What it means is Neighbours will play with the Oil Kings for the remainder of the season there and is all but likely done with the NHL for 2021-22 unless something unforeseen happens.

"We can get into an emergency situation, which are very difficult to get into, so for all intents and purposes, he's going to go back and finish his year and hopefully take his team deep into the playoffs of the Memorial Cup and then we're going to monitor him, we're going to work him, we're going to work with Edmonton to make sure his growth pattern still continues," Armstrong said. "Yes, for all intents and purposes, he won't be back in the NHL this season."
(St. Louis Blues/Scott Rovak)
Brayden Schenn (left), Kyle Clifford (13) and Msrco Scandella (right)
congratulate Jake Neighbours after scoring his first NHL goal.

Armstrong was asked if the play of 2017 first-round pick Klim Kostin and the fact he's gotten off to a good start to his NHL career made the decision easier to assign Neighbours back, and the GM said no.
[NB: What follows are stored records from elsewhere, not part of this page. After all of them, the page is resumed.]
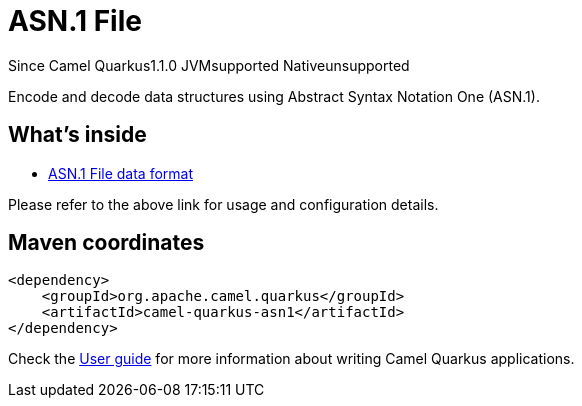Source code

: // Do not edit directly!
// This file was generated by camel-quarkus-maven-plugin:update-extension-doc-page

[[asn1]]
= ASN.1 File
:page-aliases: extensions/asn1.adoc

[.badges]
[.badge-key]##Since Camel Quarkus##[.badge-version]##1.1.0## [.badge-key]##JVM##[.badge-supported]##supported## [.badge-key]##Native##[.badge-unsupported]##unsupported##

Encode and decode data structures using Abstract Syntax Notation One (ASN.1).

== What's inside

* https://camel.apache.org/components/latest/dataformats/asn1-dataformat.html[ASN.1 File data format]

Please refer to the above link for usage and configuration details.

== Maven coordinates

[source,xml]
----
<dependency>
    <groupId>org.apache.camel.quarkus</groupId>
    <artifactId>camel-quarkus-asn1</artifactId>
</dependency>
----

Check the xref:user-guide/index.adoc[User guide] for more information about writing Camel Quarkus applications.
"I would say they didn’t go hand-in-hand only because we’re looking long-term growth for Jake," Armstrong said. "Quite honestly, we’re looking long-term growth for Klim. He’s been a pro for five years, but really it’s only his third year of his entry-level. Sometimes you just have to step back and not try and push Father Time and race out and get ahead of things. Players are going to grow and mature and gain experiences. So with Klim, I thought he’s put some great games together. When he plays north-south, I think he’s one of the more dangerous hitters in our game, meaning he arrives with speed and power. He hits hard. We saw his (shot) release in the Anaheim game a couple of different times, and not a lot of puck luck right there. He’s a guy that I think, again, is continuing to give Craig (Berube) opportunity to give himself more ice time, so I think that at his age (22), he’s another bright spot for us moving forward and it’s creating great competition throughout our lineup right now. When we get 'Sunny' back, players that maybe haven’t been in a roster fight are going to be in a roster fight, and I think that’s good for the organization as a whole."